Dibaca Juga : Iran Panggil Duta Besar Uni Eropa, Protes Keras IRGC Dicap Organisasi Teroris
Sembiring dan Sinuraya, warga Desa Merdeka, Kecamatan Merdeka, yang merupakan pelanggan perusahaan air minum milik BUMD tersebut, mengeluhkan kebersihan air PDAM Tirtanadi Cabang Berastagi dalam beberapa pekan terakhir.
“Terkesan keruh penyaluran air PDAM Tirtanadi yang kami terima, apalagi saat musim hujan sudah pasti lebih keruh lagi,” ujar Sembiring.
Diketahui, sumber air yang diterima warga berasal dari mata air Pancur 10, Desa Merdeka, Kecamatan Merdeka.
Kepala Cabang (Kacab) PDAM Tirtanadi Berastagi, Rocky Batubara, berjanji akan terus mengupayakan yang terbaik bagi para pelanggannya.
Ia mengakui adanya keterbatasan anggaran untuk membersihkan areal sumber air.

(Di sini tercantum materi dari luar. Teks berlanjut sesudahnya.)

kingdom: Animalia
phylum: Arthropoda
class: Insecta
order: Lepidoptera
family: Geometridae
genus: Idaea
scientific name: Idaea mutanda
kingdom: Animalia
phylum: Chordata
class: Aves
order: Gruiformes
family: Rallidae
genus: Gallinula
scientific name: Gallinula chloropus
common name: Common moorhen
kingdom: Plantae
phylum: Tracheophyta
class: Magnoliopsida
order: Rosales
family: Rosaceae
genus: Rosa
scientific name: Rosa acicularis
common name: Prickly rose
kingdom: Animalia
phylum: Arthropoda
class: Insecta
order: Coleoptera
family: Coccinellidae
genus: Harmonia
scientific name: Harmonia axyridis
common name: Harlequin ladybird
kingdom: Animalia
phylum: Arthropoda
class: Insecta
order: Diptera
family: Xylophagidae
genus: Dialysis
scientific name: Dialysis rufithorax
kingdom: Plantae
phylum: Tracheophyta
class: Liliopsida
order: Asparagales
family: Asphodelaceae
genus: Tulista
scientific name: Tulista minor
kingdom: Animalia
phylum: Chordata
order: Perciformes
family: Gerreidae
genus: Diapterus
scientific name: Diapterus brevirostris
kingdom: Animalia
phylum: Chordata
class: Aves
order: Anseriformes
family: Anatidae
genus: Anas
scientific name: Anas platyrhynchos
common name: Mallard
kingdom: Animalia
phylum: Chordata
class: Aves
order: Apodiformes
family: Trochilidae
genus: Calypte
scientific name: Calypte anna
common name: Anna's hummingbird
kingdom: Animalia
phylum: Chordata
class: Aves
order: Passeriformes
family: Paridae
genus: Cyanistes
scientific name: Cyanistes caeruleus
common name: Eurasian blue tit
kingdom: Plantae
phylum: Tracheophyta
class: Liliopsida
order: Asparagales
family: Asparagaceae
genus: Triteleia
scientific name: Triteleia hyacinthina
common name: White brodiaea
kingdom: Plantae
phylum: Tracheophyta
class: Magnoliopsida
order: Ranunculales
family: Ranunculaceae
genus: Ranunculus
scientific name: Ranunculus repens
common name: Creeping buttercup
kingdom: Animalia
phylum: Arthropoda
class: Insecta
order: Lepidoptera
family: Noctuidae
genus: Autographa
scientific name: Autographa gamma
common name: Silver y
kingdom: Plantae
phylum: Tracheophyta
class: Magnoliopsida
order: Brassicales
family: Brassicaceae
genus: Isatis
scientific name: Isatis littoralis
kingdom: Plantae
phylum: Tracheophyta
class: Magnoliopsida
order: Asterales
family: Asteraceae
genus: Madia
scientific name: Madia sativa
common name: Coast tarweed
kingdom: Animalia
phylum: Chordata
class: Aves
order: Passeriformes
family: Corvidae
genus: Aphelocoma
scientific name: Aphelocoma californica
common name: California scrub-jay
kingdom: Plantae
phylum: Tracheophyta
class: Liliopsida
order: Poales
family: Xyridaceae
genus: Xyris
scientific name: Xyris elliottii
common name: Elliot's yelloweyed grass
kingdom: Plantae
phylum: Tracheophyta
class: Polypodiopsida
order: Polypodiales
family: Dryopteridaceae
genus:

“Soal bak besi yang terbuka serta ada yang sudah bolong atau rusak, kami sudah menginformasikannya kepada pihak pipa jaringan untuk dilakukan perbaikan,” katanya.
Pemerhati lingkungan hidup, K. Sembiring, menanggapi keluhan warga pelanggan PDAM Tirtanadi Berastagi dengan menyayangkan keteledoran pihak BUMD tersebut.
“Air adalah sumber kehidupan manusia. Jadi, bila air tersebut sudah terkontaminasi dan dikonsumsi pelanggan, bisa berujung menjadi sumber penyakit,” tuturnya.
Dibaca Juga : Prabowo Janjikan Kapal Tangkap 5–30 GT untuk Desa Nelayan, Dorong Ekonomi Pesisir
Ia menambahkan, tidak menutup kemungkinan di areal sumber air tersebut terdapat binatang. “Apabila binatang masuk atau mati di dalam bak sumber air, sudah dipastikan berdampak kepada pihak pelanggan,” ucapnya.